The most recent example of package tour operators intentionally gouging their clients in Yunnan made national headlines this past weekend. However, armed with new laws, this time provincial authorities took quick and decisive action that could signal change is coming to China's rough-and-tumble domestic tourism industry.
At issue is a cell phone video of an irate and ill-mannered guide repeatedly ripping into passengers on a tour bus. The woman, surnamed Chen, was caught on camera berating travelers who had not, in her mind, spent enough while visiting Lijiang. She repeatedly questions her captive audience's "moral standards and consciences".
If each of you cannot spend 3,000 to 4,000 yuan, we will cancel the rest of the trip [to Xishuangbanna]. Your flight tickets home will also not be covered...You need to at least spend for the sake of your conscience. If you cannot do that, there will be retributions coming your way.
Once uploaded to social media sites the video went viral and stirred up public outrage, prompting the Yunnan Provincial Commission on Tourism Development (YPCTD) to suspend Chen's operating license. The company she works for, Kunming Fenghua Travel Agency, was also fined 20,000 yuan (US$3,200), ordered to temporarily suspend operations and placed under further investigation.
Chen was punished under statutes designed to protect travelers and was codified as the "Tourism Law of the People's Republic of China", a series of provisions promulgated in the run-up to the 2014 National Day travel period. The law specifically forbids tour operators from selling cheap travel packages and then accepting kickbacks from businesses they force vacationers to patronize.

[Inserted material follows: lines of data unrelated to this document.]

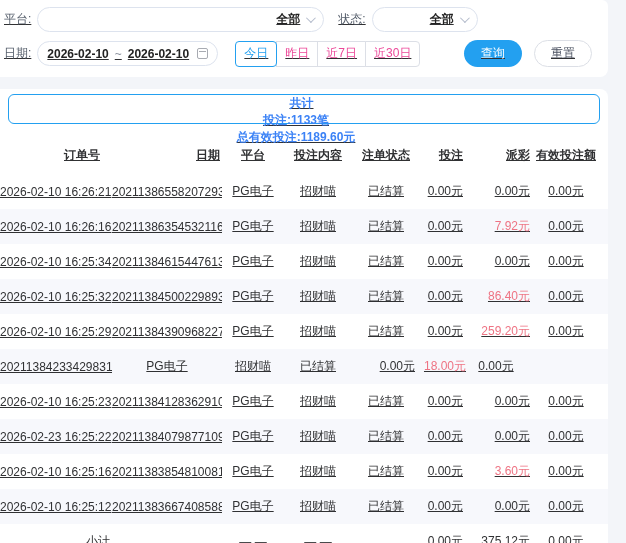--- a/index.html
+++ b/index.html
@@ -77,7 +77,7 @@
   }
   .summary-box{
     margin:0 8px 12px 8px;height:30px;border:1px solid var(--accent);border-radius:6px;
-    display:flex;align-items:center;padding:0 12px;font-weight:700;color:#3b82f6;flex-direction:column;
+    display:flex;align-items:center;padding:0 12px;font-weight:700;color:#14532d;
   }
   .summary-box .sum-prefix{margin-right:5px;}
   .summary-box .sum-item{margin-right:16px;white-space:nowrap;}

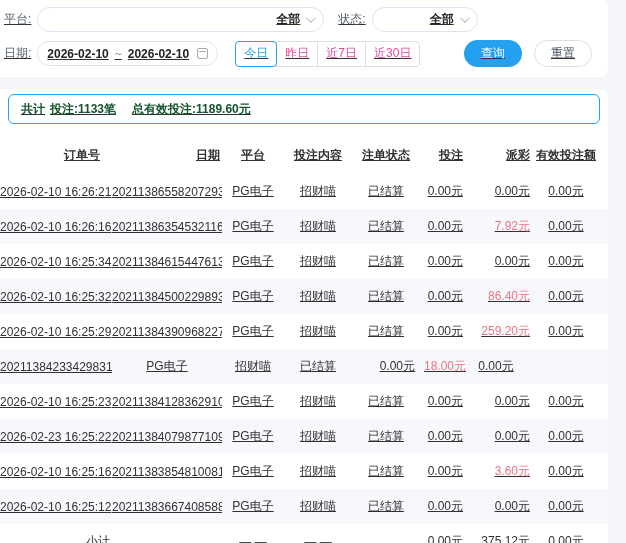--- a/index.html
+++ b/index.html
@@ -149,8 +149,8 @@
 
     <div class="table">
       <div class="grid-row thead">
+        <div class="td c1">日期</div>
         <div class="td c2">订单号</div>
-        <div class="td c1">日期</div>
         <div class="td c3">平台</div>
         <div class="td c4">投注内容</div>
         <div class="td c5">注单状态</div>

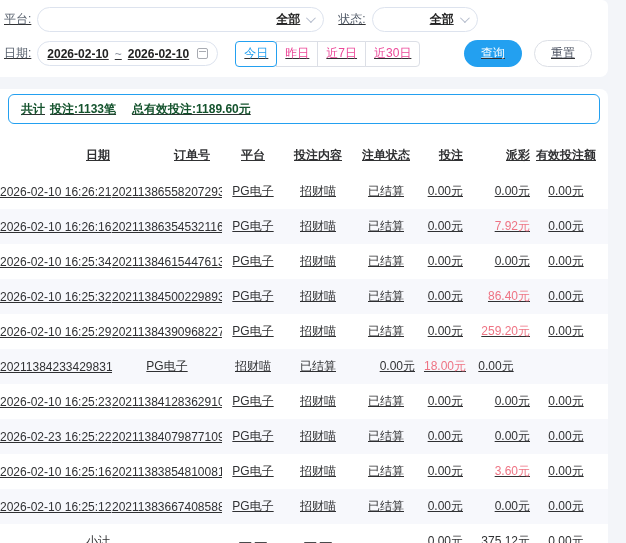--- a/index.html
+++ b/index.html
@@ -171,7 +171,6 @@
     <div class="td c8">0.00元</div>
   </div>
           <div class="grid-row trow">
-    <div class="td c1">2026-02-10 16:26:16</div>
     <div class="td c2">2021138635453211648</div>
     <div class="td c3">PG电子</div>
     <div class="td c4">招财喵</div>

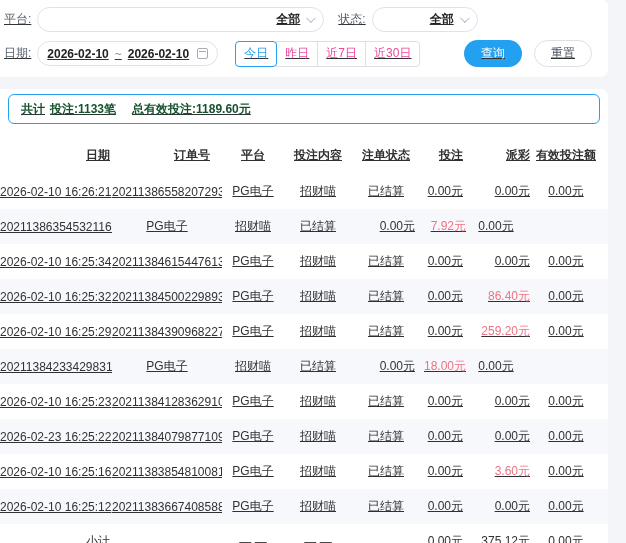--- a/index.html
+++ b/index.html
@@ -229,7 +229,7 @@
     <div class="td c8">0.00元</div>
   </div>
           <div class="grid-row trow">
-    <div class="td c1">2026-02-23 16:25:22</div>
+    <div class="td c1">2026-02-07 16:25:22</div>
     <div class="td c2">2021138407987710976</div>
     <div class="td c3">PG电子</div>
     <div class="td c4">招财喵</div>

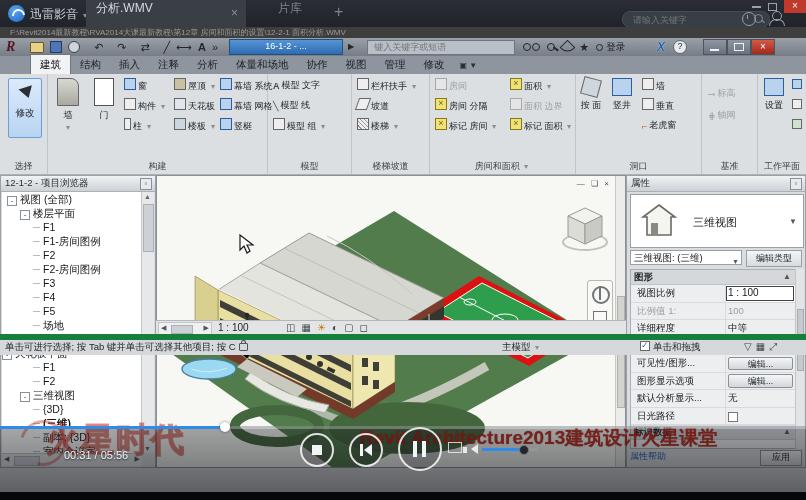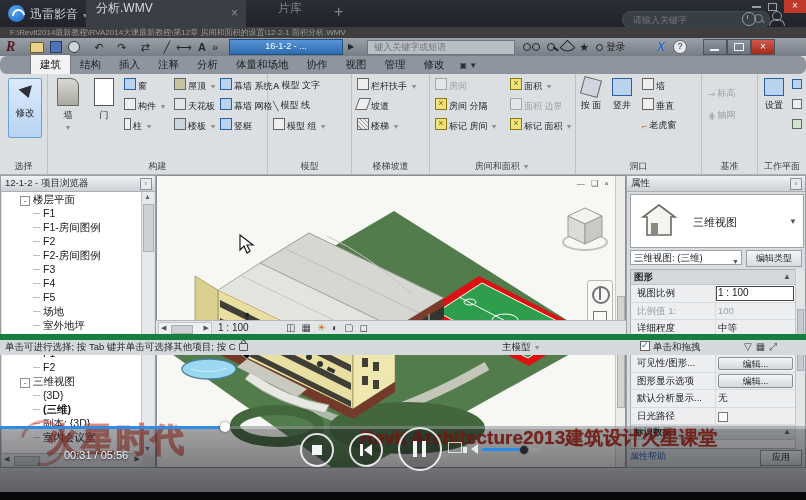--- a/index.html
+++ b/index.html
@@ -63,7 +63,7 @@
   .rwbtn .g-max{position:absolute;left:6px;top:3px;width:8px;height:6px;border:1.4px solid #f0f2f5;}
   .rwbtn .g-x{position:absolute;left:0;top:0;width:100%;text-align:center;color:#fff;font-size:10px;line-height:13px;}
   
-  .rtabs{left:0;top:29px;width:806px;height:18px;background:#8e959e;display:flex;align-items:flex-end;padding-left:30px;box-sizing:border-box;border-radius:7px;}
+  .rtabs{left:0;top:29px;width:806px;height:18px;background:#8e959e;display:flex;align-items:flex-end;padding-left:30px;box-sizing:border-box;}
   .rtab{font-size:10.5px;color:#1d2126;padding:3px 9px 2px;cursor:default;}
   .rtab.active{background:#f2f3f4;color:#111;border:1px solid #6f767e;border-bottom:none;}
   .rtabctl{margin-left:6px;font-size:8px;color:#2a2e33;padding-bottom:4px;}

Spokesman for YPCTD, Liu Kunfeng, in an analysis on the video quoted by news outlet Crienglish remarked that Chen's behavior was clearly a blatant violation of tourism laws:
First thing, the tour guide forced them to shop. If the video is real, then her words certainly violated regulations. Secondly, her attitude is terrible. Third, she used abusive language. So based on these aspects, we can say she violated [national] regulations.
Tricking tourists into shopping excursions is not simply a problem in Yunnan, as evidenced by the negative netizen reaction to Chen's video from all corners of the country. Perhaps this precedent, driven largely by public outrage, will lead to needed reform across the tourism industry.